Given continuous functions $f_n:[0,1]\to\mathbb R$ uniformly converging to 0 and $p>1$ such that $t^{-p}f_n(t)\in L_1[0,1]$, is then \begin{align*} \lim_{n\to\infty}\int_0^1\frac{f_n(t)}{t^p}dt=0 \end{align*} always true? What if each $f_n$ is increasing? First I tried to prove it using the Dominated Convergence Theorem, but to me it is not clear that $t^{-p}f_n(t)$ is dominated by anything integrable (especially because $t^{-p}$ is not integrable!). Now I think that it is not true in general, but I was not able to find a counterexample. Do you find one?
Any help is highly appreciated.
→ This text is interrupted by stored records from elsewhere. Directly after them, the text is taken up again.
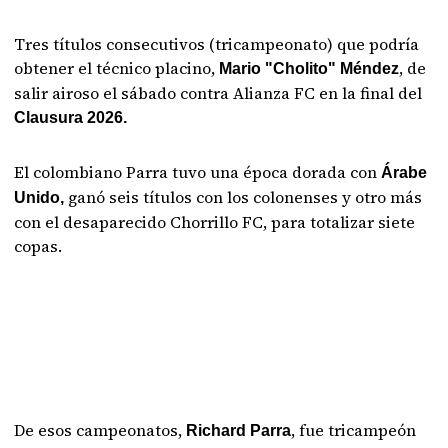
Tres títulos consecutivos (tricampeonato) que podría
obtener el técnico placino,
, de
Mario "Cholito" Méndez
salir airoso el sábado contra Alianza FC en la final del
Clausura 2026.
El colombiano Parra tuvo una época dorada con
Árabe
ganó seis títulos con los colonenses y otro más
Unido,
con el desaparecido Chorrillo FC, para totalizar siete
copas.
De esos campeonatos,
, fue tricampeón
Richard Parra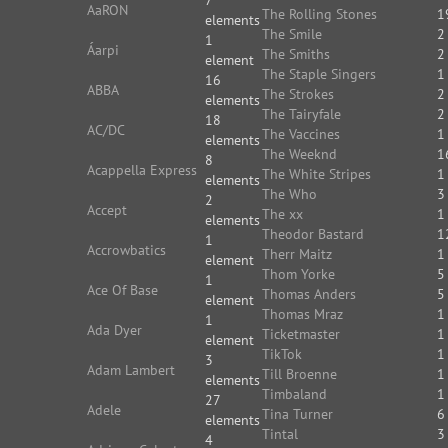
7
AaRON
The Rolling Stones
1
elements
The Smile
2
1
Áarpi
The Smiths
2
element
The Staple Singers
1
16
ABBA
The Strokes
2
elements
The Tairyfale
2
18
AC/DC
The Vaccines
1
elements
The Weeknd
1
8
Acappella Express
The White Stripes
1
elements
The Who
3
2
Accept
The xx
1
elements
Theodor Bastard
1
1
Accrowbatics
Therr Maitz
1
element
Thom Yorke
5
1
Ace Of Base
Thomas Anders
5
element
Thomas Mraz
1
1
Ada Dyer
Ticketmaster
1
element
TikTok
1
3
Adam Lambert
Till Broenne
1
elements
Timbaland
1
27
Adele
Tina Turner
6
elements
Tintal
3
4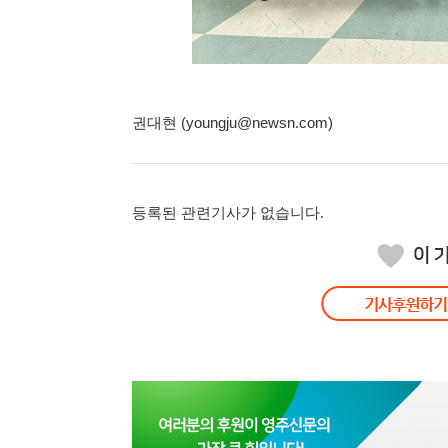
권대현 (youngju@newsn.com)
등록된 관련기사가 없습니다.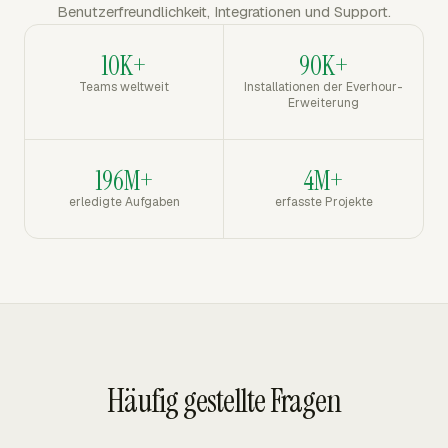
Benutzerfreundlichkeit, Integrationen und Support.
10K+
90K+
Teams weltweit
Installationen der Everhour-
Erweiterung
196M+
4M+
erledigte Aufgaben
erfasste Projekte
Häufig gestellte Fragen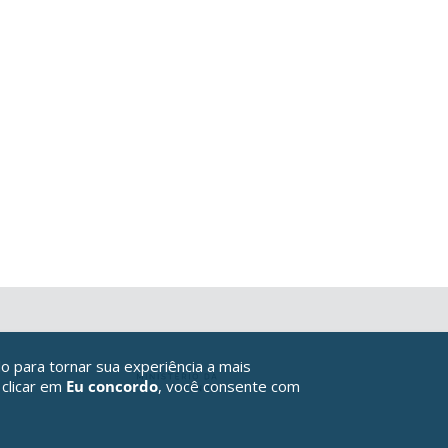
o para tornar sua experiência a mais
 clicar em
Eu concordo
, você consente com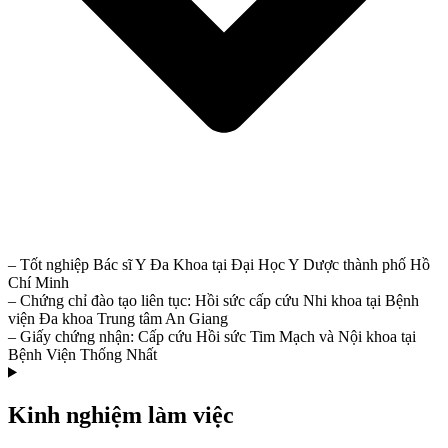
– Tốt nghiệp Bác sĩ Y Đa Khoa tại Đại Học Y Dược thành phố Hồ
Chí Minh
– Chứng chỉ đào tạo liên tục: Hồi sức cấp cứu Nhi khoa tại Bệnh
viện Đa khoa Trung tâm An Giang
– Giấy chứng nhận: Cấp cứu Hồi sức Tim Mạch và Nội khoa tại
Bệnh Viện Thống Nhất
Kinh nghiệm làm việc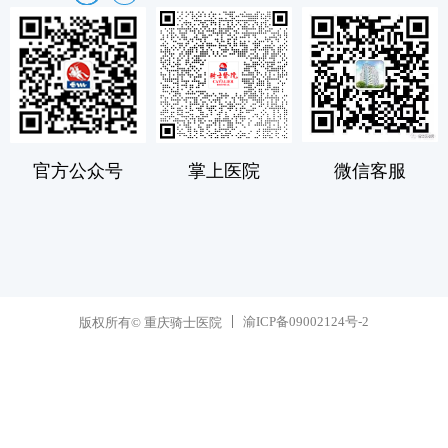
官方公众号
掌上医院
微信客服
渝ICP备09002124号-2
版权所有© 重庆骑士医院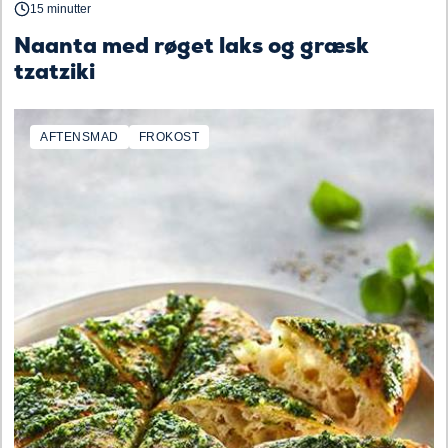
15 minutter
Naanta med røget laks og græsk
tzatziki
AFTENSMAD
FROKOST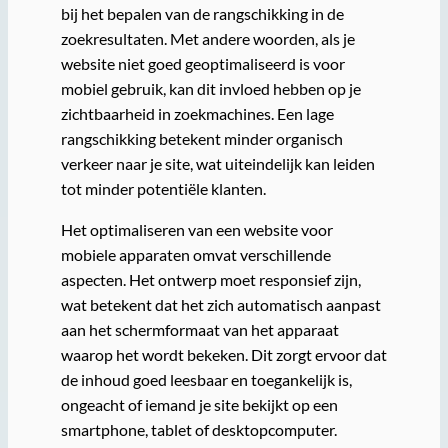
bij het bepalen van de rangschikking in de
zoekresultaten. Met andere woorden, als je
website niet goed geoptimaliseerd is voor
mobiel gebruik, kan dit invloed hebben op je
zichtbaarheid in zoekmachines. Een lage
rangschikking betekent minder organisch
verkeer naar je site, wat uiteindelijk kan leiden
tot minder potentiële klanten.
Het optimaliseren van een website voor
mobiele apparaten omvat verschillende
aspecten. Het ontwerp moet responsief zijn,
wat betekent dat het zich automatisch aanpast
aan het schermformaat van het apparaat
waarop het wordt bekeken. Dit zorgt ervoor dat
de inhoud goed leesbaar en toegankelijk is,
ongeacht of iemand je site bekijkt op een
smartphone, tablet of desktopcomputer.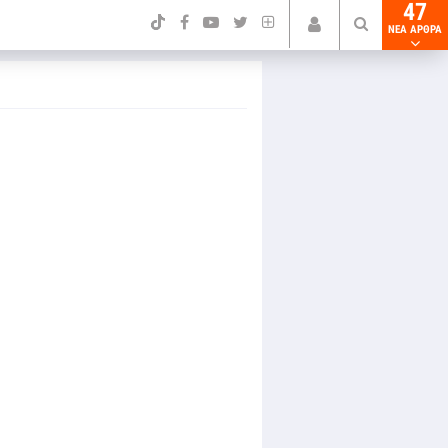
47
NEA ΑΡΘΡΑ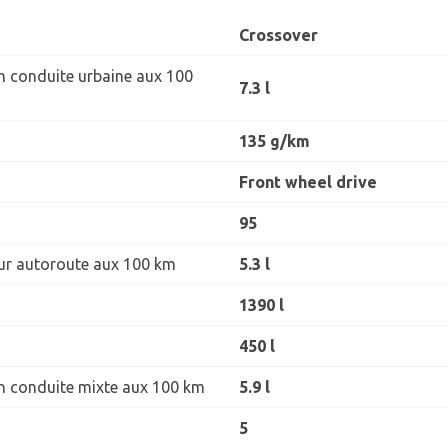
Crossover
 conduite urbaine aux 100
7.3 l
135 g/km
Front wheel drive
95
r autoroute aux 100 km
5.3 l
1390 l
450 l
 conduite mixte aux 100 km
5.9 l
5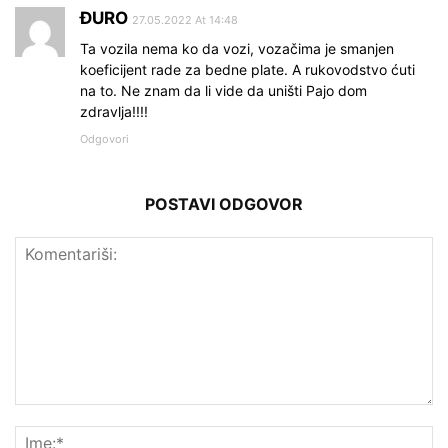
ĐURO
27.05.2022 At 14:48
Ta vozila nema ko da vozi, vozačima je smanjen
koeficijent rade za bedne plate. A rukovodstvo ćuti
na to. Ne znam da li vide da uništi Pajo dom
zdravlja!!!!
Odgovori
POSTAVI ODGOVOR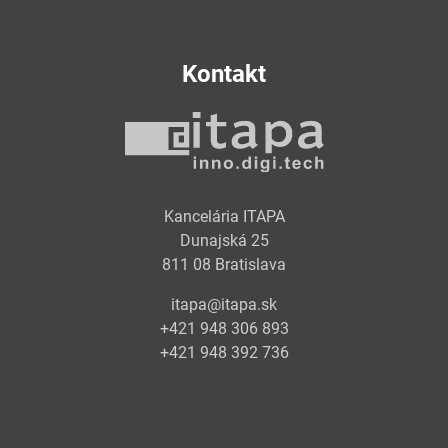
Kontakt
Kancelária ITAPA
Dunajská 25
811 08 Bratislava
itapa@itapa.sk
+421 948 306 893
+421 948 392 736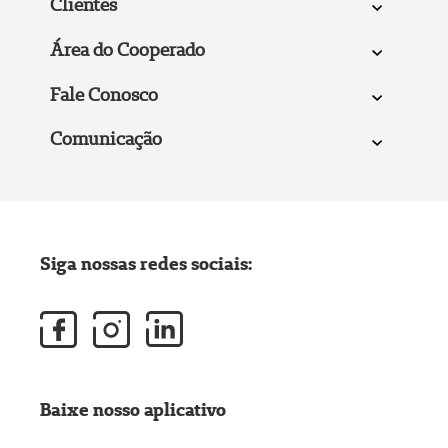
Clientes
Área do Cooperado
Fale Conosco
Comunicação
Siga nossas redes sociais:
Baixe nosso aplicativo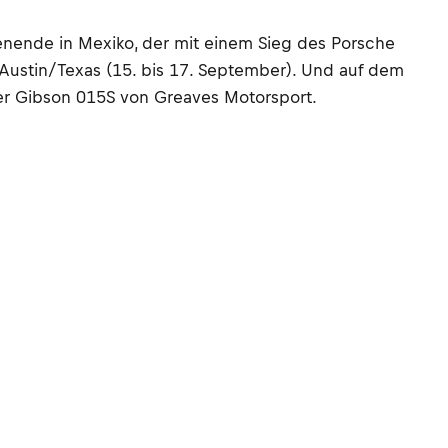
nende in Mexiko, der mit einem Sieg des Porsche
ustin/Texas (15. bis 17. September). Und auf dem
der Gibson 015S von Greaves Motorsport.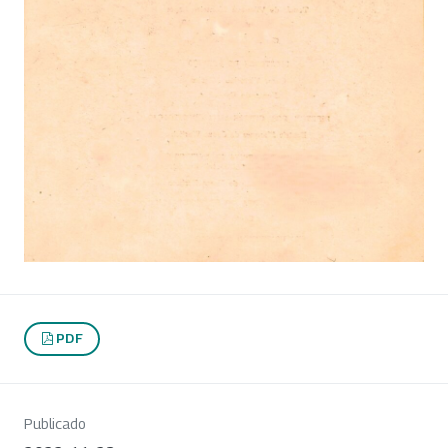
PDF
Publicado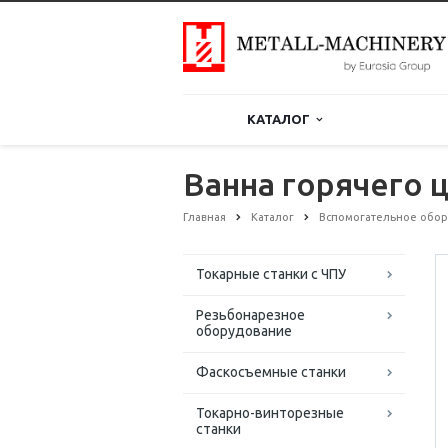
КАТАЛОГ
Ванна горячего 
Главная
Каталог
Вспомогательное обо
Токарные станки с ЧПУ
Резьбонарезное
оборудование
Фаскосъемные станки
Токарно-винторезные
станки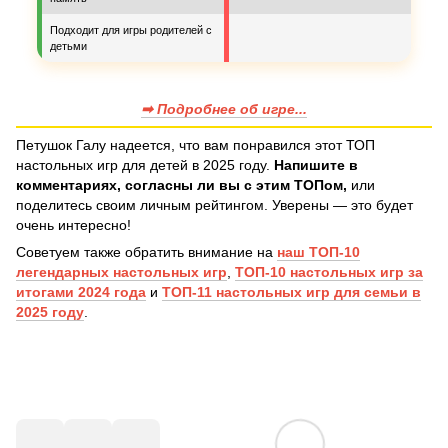
Подходит для игры родителей с
детьми
➡ Подробнее об игре...
Петушок Галу надеется, что вам понравился этот ТОП
настольных игр для детей в 2025 году.
Напишите в
комментариях, согласны ли вы с этим ТОПом,
или
поделитесь своим личным рейтингом. Уверены — это будет
очень интересно!
Советуем также обратить внимание на
наш ТОП-10
легендарных настольных игр
,
ТОП-10 настольных игр за
итогами 2024 года
и
ТОП-11 настольных игр для семьи в
2025 году
.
Thank you very much in advance!
I will give counterexample for $p > 2:$
Let
$$ g_{n}(x) = \begin{cases} 0 \quad \text{if} \quad x < \frac{1}{n}, \\ x - \frac{1}{n} \quad \text{otherwise}; \end{cases} $$
Then integrals $$ I_n = \int^1_0 \frac{g_n(x)}{x^{p}} dx < \infty $$ as each $g_n(x)$ is $0$ in some neighbourhood of $0$, and so integrands are bounded. Hence, $g_n(x)x^{-p} \in L_1[0,1]$. But its clear that
$$ \lim_{n \to \infty} I_n = \lim_{n \to \infty} \frac{n^{p-2}}{(p-1)(p-2)} + \Theta(1) = +\infty $$ as $2 - p < 0$ and by integration $$ I_n = \int^1_{1/n} \frac{x - \frac{1}{n}}{x^p}dx = \frac{1}{2-p}x^{2 - p}|^1_{1/n} - \frac{1}{(1- p)n}x^{1 - p} |^1_{1/n} = \\= \frac{n^{p-2}}{(p-1)(p-2)} + \frac{1}{2-p} - \frac{1}{n(1-p)} $$
So define for $n > 1$
$$ f_n = \frac{g_n}{I_n}. $$
$g_n < 1$ and $I_n \to \infty$ provide uniform convergence $\lim_{n \to \infty} f_n = 0$. Moreover, $$ \lim_{n \to \infty} \int^1_0 \frac{f_n(x)}{x^p}dx = \lim_{n \to \infty} \int^1_0 \frac{g_n(x)}{I_n x^p}dx = \lim_{n \to \infty} \frac{I_n}{I_n} = 1 \neq 0. $$
I think you can refine this counerexample for $p \in (1,2)$ by replasing linear function in definition of $g_n$ by suitable sublinear continuous function. But this is still some extra work.